Mika Diol – Honnêtement, il faudrait être dans le secret des stratégies de communication des opérateurs pour le comprendre. Je pense que c’est avant tout un jeu de langage. Mais personnellement, je ne comprends pas cette approche, car toute personne qui connaît un minimum le secteur sait qu’il n’y a là aucune innovation initiée par les acteurs eux-mêmes. Oui, on peut parler d’innovation, mais c’est une innovation impulsée par le régulateur, pas par les opérateurs de mobile money.
Le Tech Observateur – Quelle est la différence entre l’application OMPay et l’ancienne appli Orange Money ?

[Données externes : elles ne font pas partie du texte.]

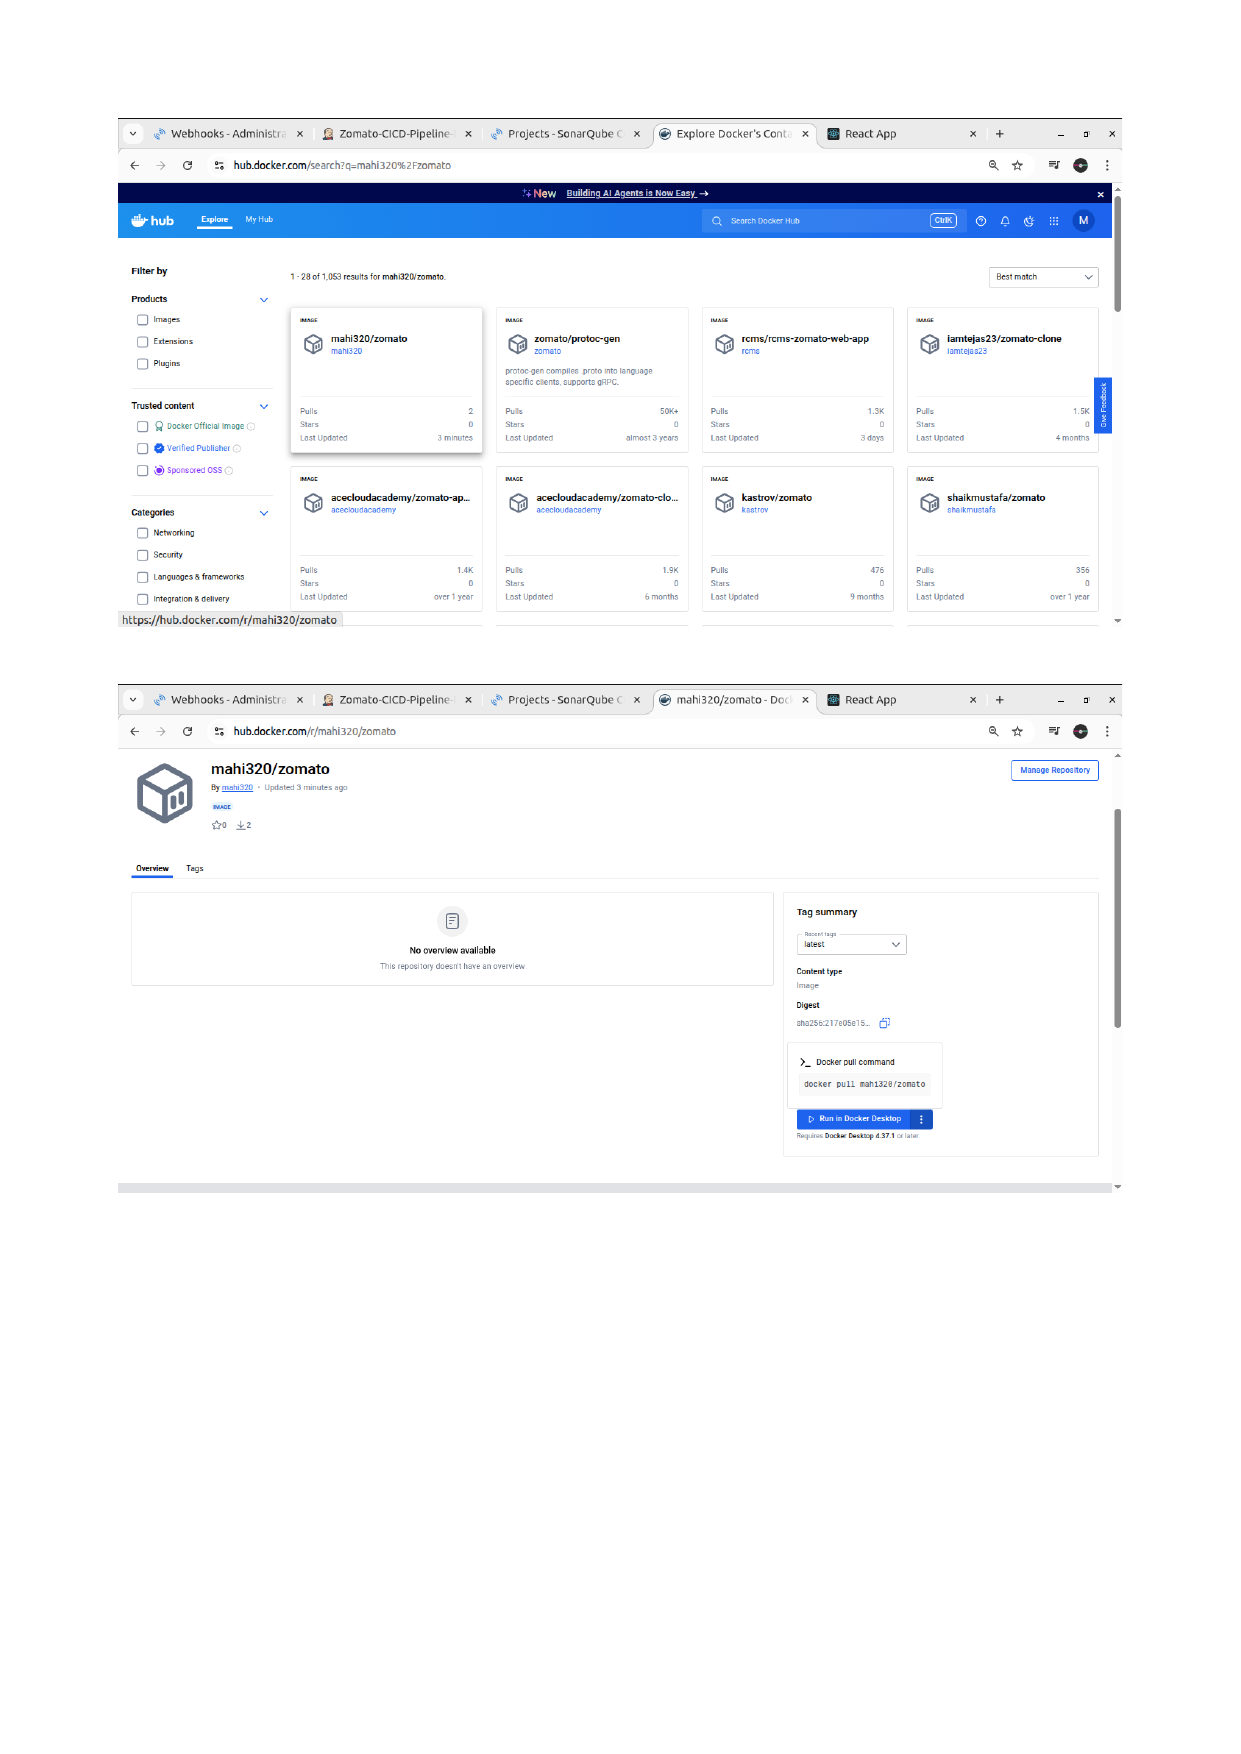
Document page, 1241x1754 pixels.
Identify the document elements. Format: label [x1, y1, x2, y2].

picture [118, 118, 1123, 627]
picture [118, 684, 1123, 1193]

Mika Diol – À mon avis, OMPay a été développée pour se positionner sur le segment où Orange avait faibli face à son concurrent Wave : la simplicité et la rapidité d’usage. Orange avait tenté une “super app” appelée Maxit, mais elle s’est transformée en un véritable cauchemar pour les utilisateurs, même les plus aguerris. C’était devenu un grand supermarché numérique. OMP vient donc corriger cela : une appli simple, rapide et claire, recentrée sur le cœur du service – payer et transférer de l’argent. Je suis d’ailleurs surpris qu’ils aient attendu aussi longtemps pour s’aligner sur ce modèle. Mais peut-être que le projet d’interopérabilité offrait un bon timing pour lancer cette nouvelle version.
Le Tech Observateur – Faut-il, selon toi, conserver l’ancienne application Orange Money ?
Mika Diol – Non, honnêtement, je pense qu’Orange devrait décommissionner l’ancienne appli. Aujourd’hui, on se retrouve avec trois applis : Maxit, Orange Money et OMPay, c’est beaucoup trop. OMPay est juste une version améliorée d’Orange Money, donc à quoi bon maintenir les deux ? Orange souffre d’un manque de clarté dans son offre applicative, là où Wave, de son côté, propose une seule appli – Wave Mobile App – simple, épurée, presque rustique, mais redoutablement efficace.
Le Tech Observateur – Est-ce que OMPay représente une vraie innovation ou juste une mise à jour technologique ?
Mika Diol – Ce n’est même pas une mise à jour technologique, à vrai dire. C’est surtout une mise à jour de l’interface graphique. Derrière, c’est le même moteur. Donc, non, ce n’est pas une innovation. C’est plutôt un rattrapage de la part de l’opérateur historique, qui essaie de combler son retard sur un terrain où Wave a déjà pris une longueur d’avance.